Enfin, certains établissements préfèrent, informellement, fixer une limite d’âge (75 ans en moyenne, parfois 80) au-delà de laquelle ils n’accordent plus de crédits remboursables à échéances trop longues.

Comment obtenir des fonds ?

Heureusement, des alternatives existent pour les retraités qui souhaitent financer un projet immobilier : le nantissement fonctionne comme une garantie gagée sur de l’épargne (un compte à terme, assurance-vie, compte-titre etc…) ou un bien matériel (immobilier, voiture etc…). Avec cette « couverture », la banque se dote d’une marge de sécurité quant à l’exécution du contrat de crédit et peut, à ce titre, consentir une assurance emprunteur.

Autre solution : le plan d’épargne retraite populaire (Perp), un placement dont les fonds sont reversés, au moment de l’âge de départ, soit sous forme de rente viagère, soit sous forme de capital. Cette dernière formule s’applique sans restriction de montant si l’argent mobilisé sert à financer l’achat d’une résidence principale (à condition que le titulaire du Perp n’ait pas été propriétaire de son habitation au cours des 2 années qui ont précédé la liquidation du plan).

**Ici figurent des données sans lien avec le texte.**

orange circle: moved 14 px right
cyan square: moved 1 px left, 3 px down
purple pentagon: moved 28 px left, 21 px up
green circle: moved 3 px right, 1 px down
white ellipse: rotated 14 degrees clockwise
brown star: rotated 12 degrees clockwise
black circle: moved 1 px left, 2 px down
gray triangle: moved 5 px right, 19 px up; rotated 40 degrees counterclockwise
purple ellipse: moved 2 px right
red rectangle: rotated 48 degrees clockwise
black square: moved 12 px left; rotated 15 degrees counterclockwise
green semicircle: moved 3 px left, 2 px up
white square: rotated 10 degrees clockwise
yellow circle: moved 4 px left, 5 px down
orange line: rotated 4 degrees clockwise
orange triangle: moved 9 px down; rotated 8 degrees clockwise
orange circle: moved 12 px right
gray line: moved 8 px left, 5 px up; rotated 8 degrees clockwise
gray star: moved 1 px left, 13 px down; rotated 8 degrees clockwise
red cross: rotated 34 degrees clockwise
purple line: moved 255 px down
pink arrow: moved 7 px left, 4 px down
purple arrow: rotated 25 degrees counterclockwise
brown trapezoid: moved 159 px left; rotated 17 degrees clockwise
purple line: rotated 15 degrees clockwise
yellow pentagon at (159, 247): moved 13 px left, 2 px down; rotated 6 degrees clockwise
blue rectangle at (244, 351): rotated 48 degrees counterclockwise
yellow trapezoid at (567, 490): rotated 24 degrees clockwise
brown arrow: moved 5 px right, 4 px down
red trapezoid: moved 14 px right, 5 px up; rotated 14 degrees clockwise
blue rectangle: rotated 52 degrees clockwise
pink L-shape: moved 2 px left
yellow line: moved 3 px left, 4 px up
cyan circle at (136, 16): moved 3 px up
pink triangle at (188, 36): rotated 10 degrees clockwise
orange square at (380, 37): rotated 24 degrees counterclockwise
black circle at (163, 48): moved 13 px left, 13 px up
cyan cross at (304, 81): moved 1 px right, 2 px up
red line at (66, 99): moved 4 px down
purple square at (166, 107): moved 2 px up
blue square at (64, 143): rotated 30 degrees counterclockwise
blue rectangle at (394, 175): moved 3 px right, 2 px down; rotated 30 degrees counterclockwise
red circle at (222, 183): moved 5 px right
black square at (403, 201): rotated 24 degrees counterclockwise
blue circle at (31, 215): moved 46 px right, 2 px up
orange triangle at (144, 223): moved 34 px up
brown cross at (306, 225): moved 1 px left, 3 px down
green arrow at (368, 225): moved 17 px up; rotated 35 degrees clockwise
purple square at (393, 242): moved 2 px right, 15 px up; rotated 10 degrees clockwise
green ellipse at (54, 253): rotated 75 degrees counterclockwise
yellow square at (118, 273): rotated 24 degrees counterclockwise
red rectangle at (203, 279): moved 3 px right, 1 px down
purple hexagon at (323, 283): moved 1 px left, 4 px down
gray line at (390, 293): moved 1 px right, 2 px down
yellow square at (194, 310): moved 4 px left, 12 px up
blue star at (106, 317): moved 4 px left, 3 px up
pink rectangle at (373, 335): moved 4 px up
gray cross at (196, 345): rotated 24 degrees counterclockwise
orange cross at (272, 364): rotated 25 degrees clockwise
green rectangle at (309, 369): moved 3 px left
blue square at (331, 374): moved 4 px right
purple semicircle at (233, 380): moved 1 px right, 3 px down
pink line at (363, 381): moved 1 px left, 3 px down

Dans une note ministérielle publiée le 23 novembre dernier au Journal Officiel, le ministère de l’Economie et des Finances précisait, en réponse à une interrogation soulevée par un sénateur, que le déblocage intégral des sommes déposées sur le Perp pour l’achat d’un premier logement n’est pas conditionné par « un plafond de ressources ». Autrement dit, chacun a la possibilité d’exercer ce droit, quel que soit le niveau de ses revenus ou la valeur de son patrimoine.